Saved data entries
____

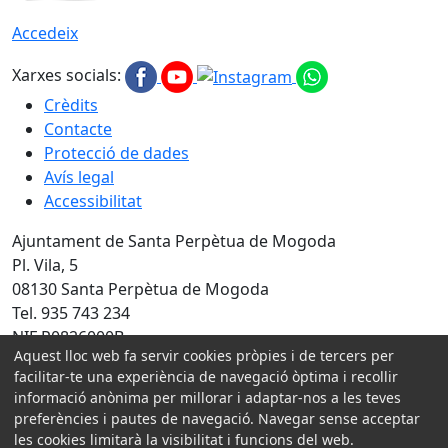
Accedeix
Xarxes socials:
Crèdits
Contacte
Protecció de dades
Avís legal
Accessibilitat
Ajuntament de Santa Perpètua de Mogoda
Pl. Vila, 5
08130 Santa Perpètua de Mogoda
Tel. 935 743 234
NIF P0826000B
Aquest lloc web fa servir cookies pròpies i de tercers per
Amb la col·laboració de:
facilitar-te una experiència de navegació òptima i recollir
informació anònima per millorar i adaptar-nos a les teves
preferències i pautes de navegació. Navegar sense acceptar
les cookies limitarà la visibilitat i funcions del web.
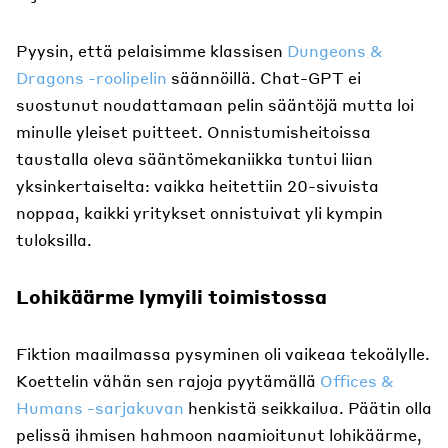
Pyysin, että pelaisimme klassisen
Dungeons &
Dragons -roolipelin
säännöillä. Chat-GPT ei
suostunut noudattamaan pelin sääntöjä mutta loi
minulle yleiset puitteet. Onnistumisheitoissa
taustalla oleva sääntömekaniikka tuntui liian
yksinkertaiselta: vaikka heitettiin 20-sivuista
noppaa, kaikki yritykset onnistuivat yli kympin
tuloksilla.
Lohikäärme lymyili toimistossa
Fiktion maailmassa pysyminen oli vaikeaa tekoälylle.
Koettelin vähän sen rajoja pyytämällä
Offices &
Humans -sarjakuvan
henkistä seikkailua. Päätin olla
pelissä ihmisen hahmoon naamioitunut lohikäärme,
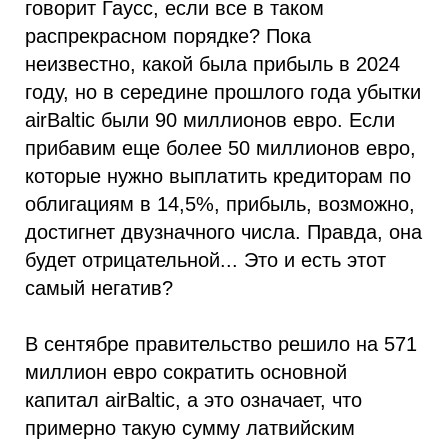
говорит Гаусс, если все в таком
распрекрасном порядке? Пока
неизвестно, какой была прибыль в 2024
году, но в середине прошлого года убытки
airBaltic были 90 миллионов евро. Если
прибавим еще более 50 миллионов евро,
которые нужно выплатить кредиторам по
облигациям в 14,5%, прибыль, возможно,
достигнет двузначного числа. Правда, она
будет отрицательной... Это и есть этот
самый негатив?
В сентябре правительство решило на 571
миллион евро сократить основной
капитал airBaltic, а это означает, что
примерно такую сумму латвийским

____

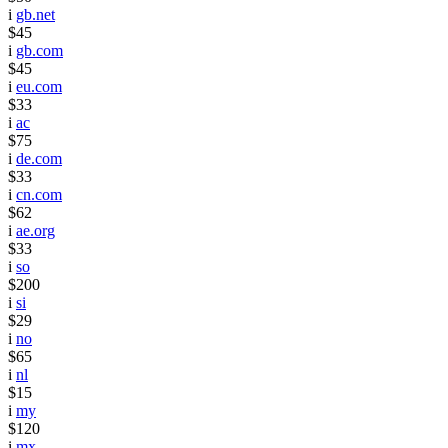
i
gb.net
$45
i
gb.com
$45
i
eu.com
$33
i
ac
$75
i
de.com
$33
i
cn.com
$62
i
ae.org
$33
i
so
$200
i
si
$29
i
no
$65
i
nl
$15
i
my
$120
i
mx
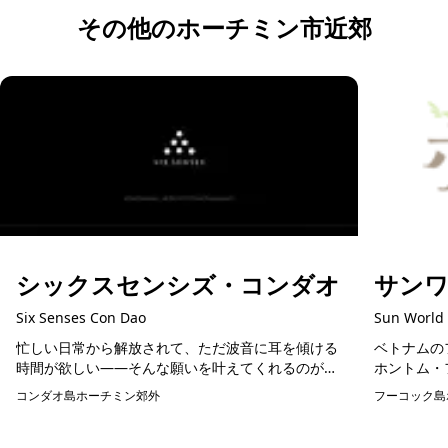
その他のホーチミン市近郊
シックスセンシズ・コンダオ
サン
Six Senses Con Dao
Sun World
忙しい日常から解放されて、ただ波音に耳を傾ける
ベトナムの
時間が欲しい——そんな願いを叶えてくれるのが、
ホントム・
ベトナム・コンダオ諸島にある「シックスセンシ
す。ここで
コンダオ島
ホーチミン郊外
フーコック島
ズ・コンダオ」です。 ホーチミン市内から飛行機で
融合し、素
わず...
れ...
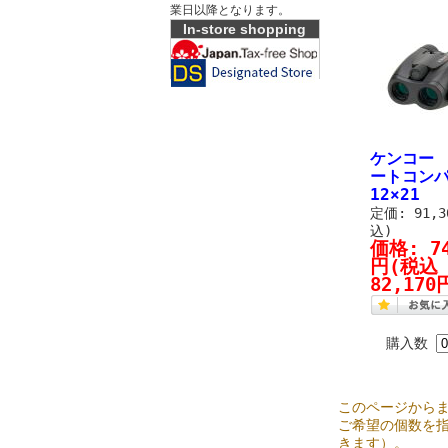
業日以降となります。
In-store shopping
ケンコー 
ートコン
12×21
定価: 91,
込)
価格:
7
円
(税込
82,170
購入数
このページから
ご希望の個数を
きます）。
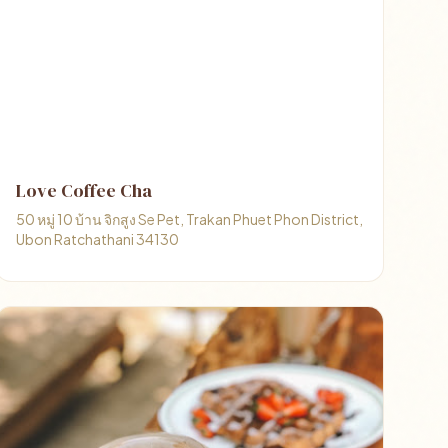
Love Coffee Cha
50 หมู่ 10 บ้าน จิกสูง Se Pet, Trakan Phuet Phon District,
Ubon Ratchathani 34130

____

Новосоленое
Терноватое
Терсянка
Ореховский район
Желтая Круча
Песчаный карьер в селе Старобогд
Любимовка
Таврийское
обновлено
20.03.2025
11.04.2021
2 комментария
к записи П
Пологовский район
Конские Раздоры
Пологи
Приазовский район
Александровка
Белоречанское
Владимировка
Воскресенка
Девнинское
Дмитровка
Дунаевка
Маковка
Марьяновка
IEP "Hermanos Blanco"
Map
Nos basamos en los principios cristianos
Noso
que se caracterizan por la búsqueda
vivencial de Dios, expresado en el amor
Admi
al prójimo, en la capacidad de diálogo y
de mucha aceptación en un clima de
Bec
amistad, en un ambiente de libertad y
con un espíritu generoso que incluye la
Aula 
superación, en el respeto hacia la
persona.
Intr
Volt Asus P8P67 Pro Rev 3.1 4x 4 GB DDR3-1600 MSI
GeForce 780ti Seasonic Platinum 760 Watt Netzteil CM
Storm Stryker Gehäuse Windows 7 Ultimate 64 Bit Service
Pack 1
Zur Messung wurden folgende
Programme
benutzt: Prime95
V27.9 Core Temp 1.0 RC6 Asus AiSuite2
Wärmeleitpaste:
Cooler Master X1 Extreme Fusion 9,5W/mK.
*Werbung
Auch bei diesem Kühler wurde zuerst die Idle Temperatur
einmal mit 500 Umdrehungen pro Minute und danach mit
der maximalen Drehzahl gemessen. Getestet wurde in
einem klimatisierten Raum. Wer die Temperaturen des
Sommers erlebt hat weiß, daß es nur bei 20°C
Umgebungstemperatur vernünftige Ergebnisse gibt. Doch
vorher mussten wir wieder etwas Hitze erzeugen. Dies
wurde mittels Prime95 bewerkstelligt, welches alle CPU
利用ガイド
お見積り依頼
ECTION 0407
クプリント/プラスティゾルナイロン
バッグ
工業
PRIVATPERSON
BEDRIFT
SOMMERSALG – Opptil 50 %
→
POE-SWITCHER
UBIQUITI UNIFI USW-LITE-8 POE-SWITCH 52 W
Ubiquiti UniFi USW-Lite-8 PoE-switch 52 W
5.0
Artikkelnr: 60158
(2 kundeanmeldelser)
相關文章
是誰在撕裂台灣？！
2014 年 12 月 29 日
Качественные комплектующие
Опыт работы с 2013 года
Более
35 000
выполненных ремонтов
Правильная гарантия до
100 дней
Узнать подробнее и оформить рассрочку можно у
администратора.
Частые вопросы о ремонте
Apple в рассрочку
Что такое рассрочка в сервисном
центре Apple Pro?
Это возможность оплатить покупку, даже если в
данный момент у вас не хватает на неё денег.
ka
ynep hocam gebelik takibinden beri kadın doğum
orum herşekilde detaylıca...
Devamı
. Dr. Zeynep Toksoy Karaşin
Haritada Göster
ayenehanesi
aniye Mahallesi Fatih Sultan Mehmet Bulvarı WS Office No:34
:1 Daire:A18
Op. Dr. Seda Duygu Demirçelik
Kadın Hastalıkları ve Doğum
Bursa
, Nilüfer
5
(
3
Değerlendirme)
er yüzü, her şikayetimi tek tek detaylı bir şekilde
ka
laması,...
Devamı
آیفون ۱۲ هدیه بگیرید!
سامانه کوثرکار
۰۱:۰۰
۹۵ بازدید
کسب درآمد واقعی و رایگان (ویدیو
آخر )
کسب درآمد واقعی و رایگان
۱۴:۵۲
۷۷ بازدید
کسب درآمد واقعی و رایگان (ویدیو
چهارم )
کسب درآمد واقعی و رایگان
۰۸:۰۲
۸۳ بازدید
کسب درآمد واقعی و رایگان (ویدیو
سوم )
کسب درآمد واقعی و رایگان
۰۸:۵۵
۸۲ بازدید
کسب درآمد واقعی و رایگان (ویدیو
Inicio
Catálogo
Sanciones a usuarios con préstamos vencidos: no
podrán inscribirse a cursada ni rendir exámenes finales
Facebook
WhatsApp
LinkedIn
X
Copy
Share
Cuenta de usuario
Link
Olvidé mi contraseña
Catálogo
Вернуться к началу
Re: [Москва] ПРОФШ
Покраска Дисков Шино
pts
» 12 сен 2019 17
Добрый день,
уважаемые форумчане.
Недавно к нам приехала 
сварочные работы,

____

Using the data above, retype exactly and only the lines from the one containing "Koettelin vähän sen rajoja pyytämällä" up to and including the one containing "airBaltic были 90 миллионов евро. Если", with no pictures carried over.

Koettelin vähän sen rajoja pyytämällä
Offices &
Humans -sarjakuvan
henkistä seikkailua. Päätin olla
pelissä ihmisen hahmoon naamioitunut lohikäärme,
говорит Гаусс, если все в таком
распрекрасном порядке? Пока
неизвестно, какой была прибыль в 2024
году, но в середине прошлого года убытки
airBaltic были 90 миллионов евро. Если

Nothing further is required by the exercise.